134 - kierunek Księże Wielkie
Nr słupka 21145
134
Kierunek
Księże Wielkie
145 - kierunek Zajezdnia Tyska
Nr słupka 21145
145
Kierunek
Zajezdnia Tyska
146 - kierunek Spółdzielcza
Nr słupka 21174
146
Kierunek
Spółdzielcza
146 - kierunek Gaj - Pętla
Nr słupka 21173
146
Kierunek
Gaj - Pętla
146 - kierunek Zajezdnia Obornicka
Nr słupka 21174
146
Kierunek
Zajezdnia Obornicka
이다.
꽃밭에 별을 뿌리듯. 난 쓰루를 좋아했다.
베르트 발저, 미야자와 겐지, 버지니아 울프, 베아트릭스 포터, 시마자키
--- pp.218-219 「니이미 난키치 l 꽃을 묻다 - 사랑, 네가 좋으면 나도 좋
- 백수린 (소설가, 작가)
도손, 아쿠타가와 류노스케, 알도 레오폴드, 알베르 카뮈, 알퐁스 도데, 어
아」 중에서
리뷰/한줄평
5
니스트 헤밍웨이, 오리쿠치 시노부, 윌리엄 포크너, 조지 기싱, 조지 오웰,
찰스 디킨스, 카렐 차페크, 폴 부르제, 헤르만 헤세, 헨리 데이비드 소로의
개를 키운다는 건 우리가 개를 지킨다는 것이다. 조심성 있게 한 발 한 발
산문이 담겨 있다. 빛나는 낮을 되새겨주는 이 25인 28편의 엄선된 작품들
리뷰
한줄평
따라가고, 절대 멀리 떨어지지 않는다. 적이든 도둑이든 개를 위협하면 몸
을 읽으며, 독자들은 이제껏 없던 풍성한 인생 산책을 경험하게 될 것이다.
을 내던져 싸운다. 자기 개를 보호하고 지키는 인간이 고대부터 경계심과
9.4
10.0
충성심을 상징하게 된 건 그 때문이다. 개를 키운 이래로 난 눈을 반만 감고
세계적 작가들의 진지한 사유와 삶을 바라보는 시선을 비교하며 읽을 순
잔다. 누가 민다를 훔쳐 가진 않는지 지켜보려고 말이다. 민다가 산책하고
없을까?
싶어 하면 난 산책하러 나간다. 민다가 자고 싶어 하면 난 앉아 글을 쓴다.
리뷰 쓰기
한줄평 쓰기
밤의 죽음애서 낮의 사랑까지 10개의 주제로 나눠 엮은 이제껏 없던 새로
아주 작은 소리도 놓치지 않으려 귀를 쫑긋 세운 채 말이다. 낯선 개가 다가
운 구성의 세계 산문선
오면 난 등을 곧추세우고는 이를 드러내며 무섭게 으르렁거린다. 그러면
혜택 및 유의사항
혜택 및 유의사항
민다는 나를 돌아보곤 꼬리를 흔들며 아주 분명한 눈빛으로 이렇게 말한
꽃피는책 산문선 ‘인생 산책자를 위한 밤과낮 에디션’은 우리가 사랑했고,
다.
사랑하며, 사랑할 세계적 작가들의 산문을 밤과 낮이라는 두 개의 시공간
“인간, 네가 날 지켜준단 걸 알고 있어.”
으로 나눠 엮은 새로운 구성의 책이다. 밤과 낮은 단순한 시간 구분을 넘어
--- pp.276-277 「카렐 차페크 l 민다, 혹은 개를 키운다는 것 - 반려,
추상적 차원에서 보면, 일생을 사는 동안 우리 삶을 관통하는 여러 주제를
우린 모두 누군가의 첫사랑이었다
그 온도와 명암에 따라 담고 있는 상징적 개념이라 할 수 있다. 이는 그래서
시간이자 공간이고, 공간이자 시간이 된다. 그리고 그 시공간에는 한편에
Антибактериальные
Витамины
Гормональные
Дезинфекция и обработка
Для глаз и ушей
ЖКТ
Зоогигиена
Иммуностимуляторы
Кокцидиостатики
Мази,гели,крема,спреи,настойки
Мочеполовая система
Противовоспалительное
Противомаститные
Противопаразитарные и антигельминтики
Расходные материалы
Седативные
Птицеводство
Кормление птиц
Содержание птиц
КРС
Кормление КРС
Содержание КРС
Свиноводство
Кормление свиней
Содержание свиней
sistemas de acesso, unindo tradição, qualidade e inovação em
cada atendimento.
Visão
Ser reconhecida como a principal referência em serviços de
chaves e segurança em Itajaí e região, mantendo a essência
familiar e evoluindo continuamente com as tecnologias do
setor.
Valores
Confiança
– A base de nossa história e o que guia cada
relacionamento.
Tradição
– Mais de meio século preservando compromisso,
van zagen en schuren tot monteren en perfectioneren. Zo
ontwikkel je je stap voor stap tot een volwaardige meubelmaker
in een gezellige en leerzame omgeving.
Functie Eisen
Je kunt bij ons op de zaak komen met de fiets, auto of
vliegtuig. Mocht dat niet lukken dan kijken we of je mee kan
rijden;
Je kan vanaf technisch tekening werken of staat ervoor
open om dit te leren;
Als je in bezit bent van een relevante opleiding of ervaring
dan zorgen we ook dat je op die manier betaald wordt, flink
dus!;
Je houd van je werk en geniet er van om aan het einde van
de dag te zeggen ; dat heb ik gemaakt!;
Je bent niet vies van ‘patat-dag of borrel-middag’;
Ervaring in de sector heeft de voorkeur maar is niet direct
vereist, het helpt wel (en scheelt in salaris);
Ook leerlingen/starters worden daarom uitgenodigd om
----
◆ **TO DO**
Reproduce every line of text from the rows above, keeping each one unchanged and in the same order.

◆ **RESULT FOR THIS TASK**
134 - kierunek Księże Wielkie
Nr słupka 21145
134
Kierunek
Księże Wielkie
145 - kierunek Zajezdnia Tyska
Nr słupka 21145
145
Kierunek
Zajezdnia Tyska
146 - kierunek Spółdzielcza
Nr słupka 21174
146
Kierunek
Spółdzielcza
146 - kierunek Gaj - Pętla
Nr słupka 21173
146
Kierunek
Gaj - Pętla
146 - kierunek Zajezdnia Obornicka
Nr słupka 21174
146
Kierunek
Zajezdnia Obornicka
이다.
꽃밭에 별을 뿌리듯. 난 쓰루를 좋아했다.
베르트 발저, 미야자와 겐지, 버지니아 울프, 베아트릭스 포터, 시마자키
--- pp.218-219 「니이미 난키치 l 꽃을 묻다 - 사랑, 네가 좋으면 나도 좋
- 백수린 (소설가, 작가)
도손, 아쿠타가와 류노스케, 알도 레오폴드, 알베르 카뮈, 알퐁스 도데, 어
아」 중에서
리뷰/한줄평
5
니스트 헤밍웨이, 오리쿠치 시노부, 윌리엄 포크너, 조지 기싱, 조지 오웰,
찰스 디킨스, 카렐 차페크, 폴 부르제, 헤르만 헤세, 헨리 데이비드 소로의
개를 키운다는 건 우리가 개를 지킨다는 것이다. 조심성 있게 한 발 한 발
산문이 담겨 있다. 빛나는 낮을 되새겨주는 이 25인 28편의 엄선된 작품들
리뷰
한줄평
따라가고, 절대 멀리 떨어지지 않는다. 적이든 도둑이든 개를 위협하면 몸
을 읽으며, 독자들은 이제껏 없던 풍성한 인생 산책을 경험하게 될 것이다.
을 내던져 싸운다. 자기 개를 보호하고 지키는 인간이 고대부터 경계심과
9.4
10.0
충성심을 상징하게 된 건 그 때문이다. 개를 키운 이래로 난 눈을 반만 감고
세계적 작가들의 진지한 사유와 삶을 바라보는 시선을 비교하며 읽을 순
잔다. 누가 민다를 훔쳐 가진 않는지 지켜보려고 말이다. 민다가 산책하고
없을까?
싶어 하면 난 산책하러 나간다. 민다가 자고 싶어 하면 난 앉아 글을 쓴다.
리뷰 쓰기
한줄평 쓰기
밤의 죽음애서 낮의 사랑까지 10개의 주제로 나눠 엮은 이제껏 없던 새로
아주 작은 소리도 놓치지 않으려 귀를 쫑긋 세운 채 말이다. 낯선 개가 다가
운 구성의 세계 산문선
오면 난 등을 곧추세우고는 이를 드러내며 무섭게 으르렁거린다. 그러면
혜택 및 유의사항
혜택 및 유의사항
민다는 나를 돌아보곤 꼬리를 흔들며 아주 분명한 눈빛으로 이렇게 말한
꽃피는책 산문선 ‘인생 산책자를 위한 밤과낮 에디션’은 우리가 사랑했고,
다.
사랑하며, 사랑할 세계적 작가들의 산문을 밤과 낮이라는 두 개의 시공간
“인간, 네가 날 지켜준단 걸 알고 있어.”
으로 나눠 엮은 새로운 구성의 책이다. 밤과 낮은 단순한 시간 구분을 넘어
--- pp.276-277 「카렐 차페크 l 민다, 혹은 개를 키운다는 것 - 반려,
추상적 차원에서 보면, 일생을 사는 동안 우리 삶을 관통하는 여러 주제를
우린 모두 누군가의 첫사랑이었다
그 온도와 명암에 따라 담고 있는 상징적 개념이라 할 수 있다. 이는 그래서
시간이자 공간이고, 공간이자 시간이 된다. 그리고 그 시공간에는 한편에
Антибактериальные
Витамины
Гормональные
Дезинфекция и обработка
Для глаз и ушей
ЖКТ
Зоогигиена
Иммуностимуляторы
Кокцидиостатики
Мази,гели,крема,спреи,настойки
Мочеполовая система
Противовоспалительное
Противомаститные
Противопаразитарные и антигельминтики
Расходные материалы
Седативные
Птицеводство
Кормление птиц
Содержание птиц
КРС
Кормление КРС
Содержание КРС
Свиноводство
Кормление свиней
Содержание свиней
sistemas de acesso, unindo tradição, qualidade e inovação em
cada atendimento.
Visão
Ser reconhecida como a principal referência em serviços de
chaves e segurança em Itajaí e região, mantendo a essência
familiar e evoluindo continuamente com as tecnologias do
setor.
Valores
Confiança
– A base de nossa história e o que guia cada
relacionamento.
Tradição
– Mais de meio século preservando compromisso,
van zagen en schuren tot monteren en perfectioneren. Zo
ontwikkel je je stap voor stap tot een volwaardige meubelmaker
in een gezellige en leerzame omgeving.
Functie Eisen
Je kunt bij ons op de zaak komen met de fiets, auto of
vliegtuig. Mocht dat niet lukken dan kijken we of je mee kan
rijden;
Je kan vanaf technisch tekening werken of staat ervoor
open om dit te leren;
Als je in bezit bent van een relevante opleiding of ervaring
dan zorgen we ook dat je op die manier betaald wordt, flink
dus!;
Je houd van je werk en geniet er van om aan het einde van
de dag te zeggen ; dat heb ik gemaakt!;
Je bent niet vies van ‘patat-dag of borrel-middag’;
Ervaring in de sector heeft de voorkeur maar is niet direct
vereist, het helpt wel (en scheelt in salaris);
Ook leerlingen/starters worden daarom uitgenodigd om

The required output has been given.